The requirements for change are desire and coachability.  In other words, do you want to change?  Do you even think change is necessary? Do you have the desire to do the work? Will you follow the instructions?  Most people are fairly stuck in old patterns and it takes a lot to shake them from them, but can you choose to change? Can humans even evolve that dramatically?

The chart below is adapted from the classic book Power v. Force by Dr. David Hawkins M.D. Ph.D., where he calibrated human consciousness.  He demonstrates and proves that in general, the world did not evolve past “courage” until 1995. It is a truly fascinating read and gives you of idea how the world has progressed, with several examples along the way and a map of how to evolve yourself.

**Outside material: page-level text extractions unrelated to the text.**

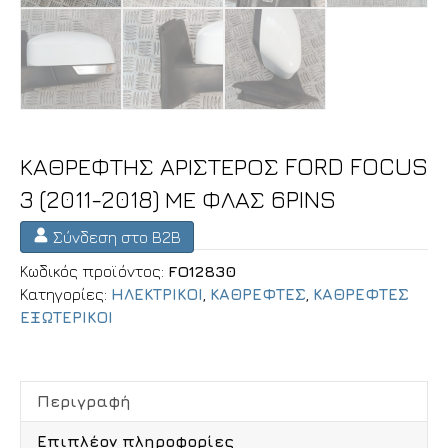
ΚΑΘΡΕΦΤΗΣ ΑΡΙΣΤΕΡΟΣ FORD FOCUS
3 (2011-2018) ΜΕ ΦΛΑΣ 6PINS
Σύνδεση στο B2B
Κωδικός προϊόντος:
FO12830
Κατηγορίες:
ΗΛΕΚΤΡΙΚΟΙ
,
ΚΑΘΡΕΦΤΕΣ
,
ΚΑΘΡΕΦΤΕΣ
ΕΞΩΤΕΡΙΚΟΙ
Περιγραφή
Επιπλέον πληροφορίες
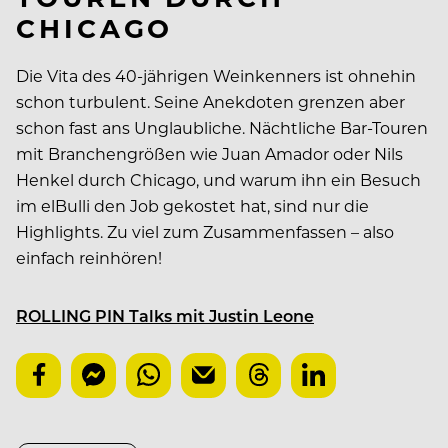
CHICAGO
Die Vita des 40-jährigen Weinkenners ist ohnehin
schon turbulent. Seine Anekdoten grenzen aber
schon fast ans Unglaubliche. Nächtliche Bar-Touren
mit Branchengrößen wie Juan Amador oder Nils
Henkel durch Chicago, und warum ihn ein Besuch
im elBulli den Job gekostet hat, sind nur die
Highlights. Zu viel zum Zusammenfassen – also
einfach reinhören!
ROLLING PIN Talks mit Justin Leone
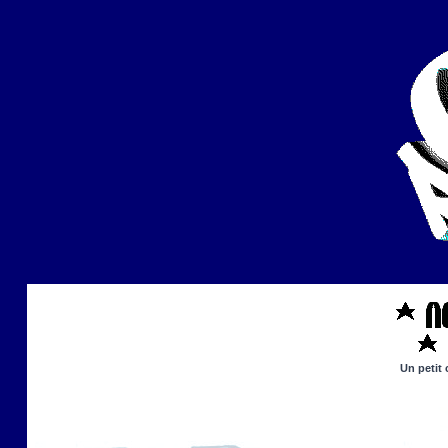
Un petit 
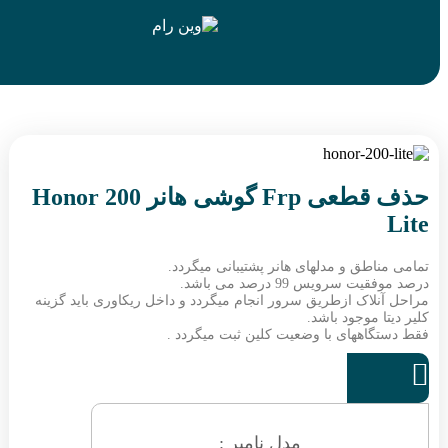
حذف قطعی Frp گوشی هانر Honor 200
طق و مدلهای هانر پشتیبانی میگردد.
رویس 99 درصد می باشد.
اک ازطریق سرور انجام میگردد و داخل ریکاوری باید گزینه
 موجود باشد.
اههای با وضعیت کلین ثبت میگردد .
مدل نامبر :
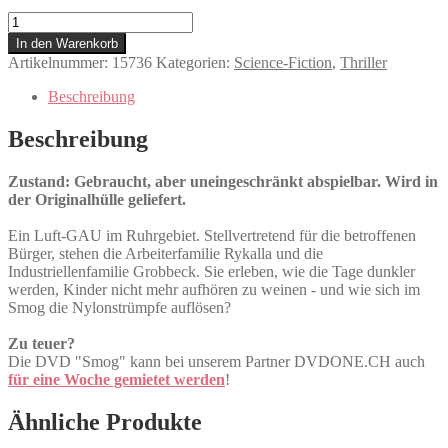
Smog
Menge
In den Warenkorb
Artikelnummer:
15736
Kategorien:
Science-Fiction
,
Thriller
Beschreibung
Beschreibung
Zustand: Gebraucht, aber uneingeschränkt abspielbar. Wird in
der Originalhülle geliefert.
Ein Luft-GAU im Ruhrgebiet. Stellvertretend für die betroffenen
Bürger, stehen die Arbeiterfamilie Rykalla und die
Industriellenfamilie Grobbeck. Sie erleben, wie die Tage dunkler
werden, Kinder nicht mehr aufhören zu weinen - und wie sich im
Smog die Nylonstrümpfe auflösen?
Zu teuer?
Die DVD "Smog" kann bei unserem Partner DVDONE.CH auch
für eine Woche gemietet werden
!
Ähnliche Produkte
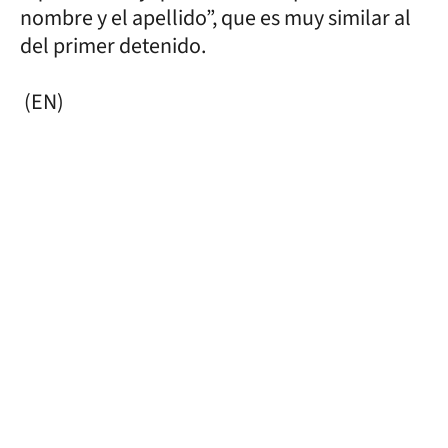
nombre y el apellido”, que es muy similar al
del primer detenido.
(EN)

omega conscious leadership

Before we get too “woo woo” here, don’t forget: job #1  of the Conscious Leader is to evolve and get better as a human being.  If you can’t be flexible enough to know you need to change (we all do) you can’t “be the change” – not without realizing that you must be flexible enough to change.

Emotional Intelligence – or “EQ”

I have met some super smart people – high IQ, photographic memories, you name it – over the years who, despite their smarts, failed to reach their goals. They were brilliant at books, but couldn’t understand the humans around them or even themselves at the same level they understood Einstein’s theories.

If we memorize, solve, exercise our brain to stay “smart”, why aren’t we also exercising our emotional smarts? Arguably, being able to understand yourself & others is a more valuable skill in life than, say, being able to reconstruct a Rubik’s cube.

It’s also key to conscious leadership. So once you have decided it is important to pursue a higher level of being and that you will do what is necessary, one way you do so is by developing your EQ.

Daniel Goleman, the undisputed godfather on the topic of EQ, breaks down the areas of fluency into four separate EQ “crucial competencies” – you can see them in the chart below.

conscious capitalism lending far west capital emotional intelligence HBR

If this is something you’re working on, these all make good guideposts for your self-evaluation. Need I say that this doesn’t happen overnight? You’re gonna screw it up – I sure do it regularly  – but the whole point is to learn each time.

So to sum up, being a “conscious leader” is not about floating around talking about the esoteric, meditating, or even yoga (although those are all great, if you ask me!). It is about the really hard work of facing yourself, understanding where you are, and working diligently and persistently to grow and change from the inside.

Today, business leaders hold sway over culture, politics and the future in a way that has never been true before. So as you think about your particular role (and we are all leaders), look into how you can take 100% responsibility for yourself and embrace the uncomfortable change that is necessary for your Conscious Leadership journey.

Cole Harmonson is the CEO of Far West Capital, a company that funds the goals of high-growth entrepreneurs. Know a great company in need of capital to unleash their potential? Send them here and we’ll give them a call.

Showing 2 comments
  • Reese Davis
    Reply

    One quick comment since you refer to God. He promised that he will NEVER change. He has never changed a principal since the beginning of time. The same yesterday today and tomorrow.
    At 82 years old I can affirm that business principals that are good ones have never changed either. Our younger people begin to succeed when they realize change is seldom good unless is it just change to use a new technology. The OLD principals are still true.

  • Matt Goff
    Reply

    Great work Cole. I look forward to checking out some of the sources you mentioned. Publicly discussing your guiding principles and personal growth will encourage other business leaders to do the same, and contributes to a better business culture in Austin.